Friday, August 5, 2011

CIMB, Maybank Jakarta shutout ploy to force BNM’s hand


August 05, 2011

Maybank would need to dump RM5 billion worth of shares to meet the new ruling. — file pic
KUALA LUMPUR, Aug 5 — CIMB and Maybank may be forced to sell their lucrative stakes in Indonesia’s Bank Niaga and Bank Internasional Indonesia because of Bank Negara Malaysia’s refusal to grant a full commercial licence to Indonesia’s biggest bank.

Jakarta plans to slash the cap on foreign ownership of banks from 99 to 50 per cent, hitting Malaysia’s two biggest lenders the hardest, in what appears to be a retaliatory move to force Bank Negara to rethink its refusal to grant the licence to Bank Mandiri.

“It’s not fair and I am frustrated. Everyone wants to get into Indonesia. They need us more than we need them,” the Financial Times quoted Zulkifli Zaini, the head of Bank Mandiri, as saying today, in reference to the regulatory barriers Indonesian banks have faced in their efforts to expand across Asia.

There are between two and three million Indonesians working in Malaysia to whom Mandiri has sought to provide banking services.

The Bank Indonesia ruling — which has no implementation date as yet — will in turn put a crimp on CIMB’s and Maybank’s regional ambitions.

The ruling would cost CIMB a large stake in the bank that provided a third of its profits last year.—Reuters pic
Both were recently engaged in a bidding war to take over RHB Bank, which would have made the winner the biggest bank in Southeast Asia.

But they were thwarted after Abu Dhabi Commercial Bank sold its 25 per cent stake in RHB to its sister company Aabar at RM10.80 per share, setting a benchmark that both banks felt was too high.
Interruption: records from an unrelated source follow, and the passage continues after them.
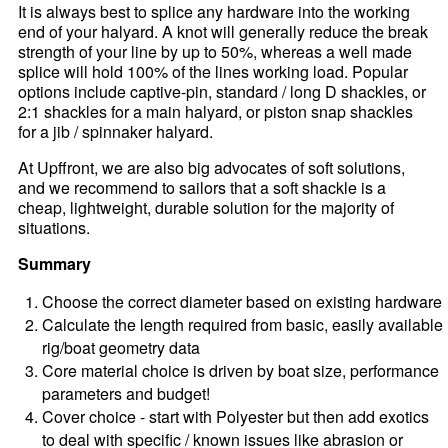
It is always best to splice any hardware into the working
end of your halyard. A knot will generally reduce the break
strength of your line by up to 50%, whereas a well made
splice will hold 100% of the lines working load. Popular
options include captive-pin, standard / long D shackles, or
2:1 shackles for a main halyard, or piston snap shackles
for a jib / spinnaker halyard.
At Upffront, we are also big advocates of soft solutions,
and we recommend to sailors that a soft shackle is a
cheap, lightweight, durable solution for the majority of
situations.
Summary
Choose the correct diameter based on existing hardware
Calculate the length required from basic, easily available
rig/boat geometry data
Core material choice is driven by boat size, performance
parameters and budget!
Cover choice - start with Polyester but then add exotics
to deal with specific / known issues like abrasion or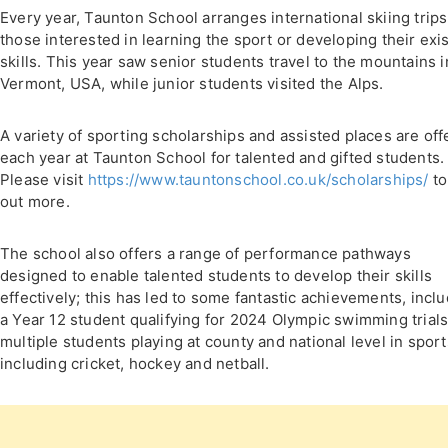
Every year, Taunton School arranges international skiing trips
those interested in learning the sport or developing their exi
skills. This year saw senior students travel to the mountains i
Vermont, USA, while junior students visited the Alps.
A variety of sporting scholarships and assisted places are of
each year at Taunton School for talented and gifted students.
Please visit
https://www.tauntonschool.co.uk/scholarships/
to
out more.
The school also offers a range of performance pathways
designed to enable talented students to develop their skills
effectively; this has led to some fantastic achievements, incl
a Year 12 student qualifying for 2024 Olympic swimming trial
multiple students playing at county and national level in sport
including cricket, hockey and netball.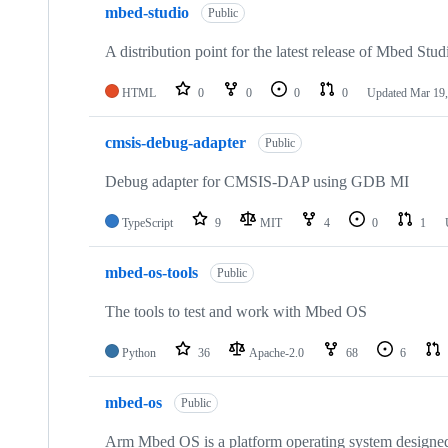
mbed-studio
Public
A distribution point for the latest release of Mbed Stud
HTML
0
0
0
0
Updated
Mar 19,
cmsis-debug-adapter
Public
Debug adapter for CMSIS-DAP using GDB MI
TypeScript
9
MIT
4
0
1
mbed-os-tools
Public
The tools to test and work with Mbed OS
Python
36
Apache-2.0
68
6
mbed-os
Public
Arm Mbed OS is a platform operating system designed f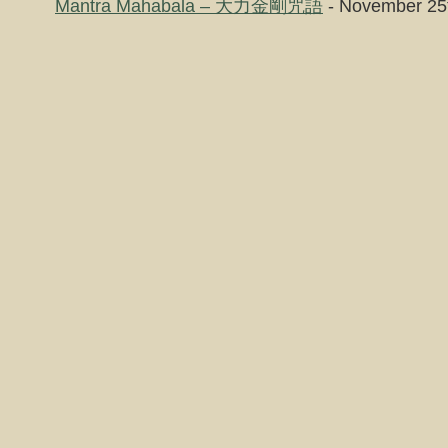
Mantra Mahabala – 大力金剛咒語
- November 25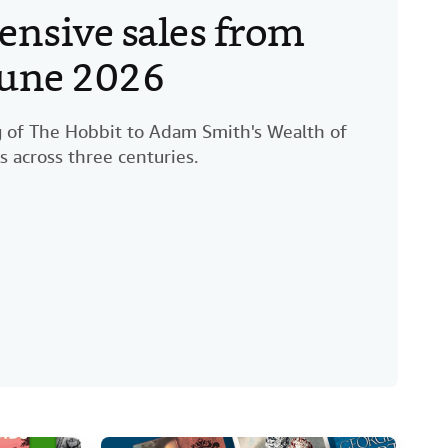
ensive sales from
 June 2026
ng of The Hobbit to Adam Smith's Wealth of
s across three centuries.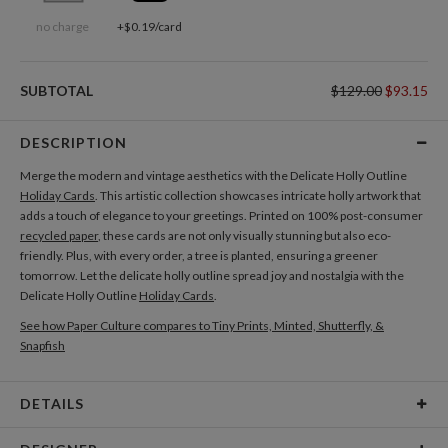
no charge
+$0.19/card
SUBTOTAL
$129.00
$93.15
DESCRIPTION
Merge the modern and vintage aesthetics with the Delicate Holly Outline
Holiday Cards
. This artistic collection showcases intricate holly artwork that
adds a touch of elegance to your greetings. Printed on 100% post-consumer
recycled paper
, these cards are not only visually stunning but also eco-
friendly. Plus, with every order, a tree is planted, ensuring a greener
tomorrow. Let the delicate holly outline spread joy and nostalgia with the
Delicate Holly Outline
Holiday Cards
.
See how Paper Culture compares to Tiny Prints, Minted, Shutterfly, &
Snapfish
DETAILS
Card Type
Flat Card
The latest move by Indonesia’s central bank will further dent their plans, possibly leaving the two banks cash-rich but shut out of the region’s fastest growing economy.

CIMB currently controls 98 per cent of Bank Niaga, Indonesia’s fifth-largest bank, while Maybank owns 95 per cent of Bank Internasional Indonesia, the republic’s eighth-largest financial institution.

If both banks are to cut their stakes to 50 per cent, CIMB will find itself with an extra RM7 billion in hand based on current market value but lose half its interest in Bank Niaga, which contributed a third of its pre-tax profits last year.

For Maybank to meet the 50 per cent cap, it will have to sell RM5 billion worth of shares at current prices.

Uncertainty over Bank Indonesia’s ruling has already scuppered Affin Holdings Bhd’s plans to acquire an 80 per cent stake in Bank Ina worth RM138 million.

Ties between Putrajaya and Jakarta have been cool in recent years after Malaysia froze in 2009 the recruitment of foreign labour, the majority of whom come from Indonesia, before reopening its doors earlier this year.

Indonesia had in turn stopped its domestic workers from working in Malaysia following reports of abuse.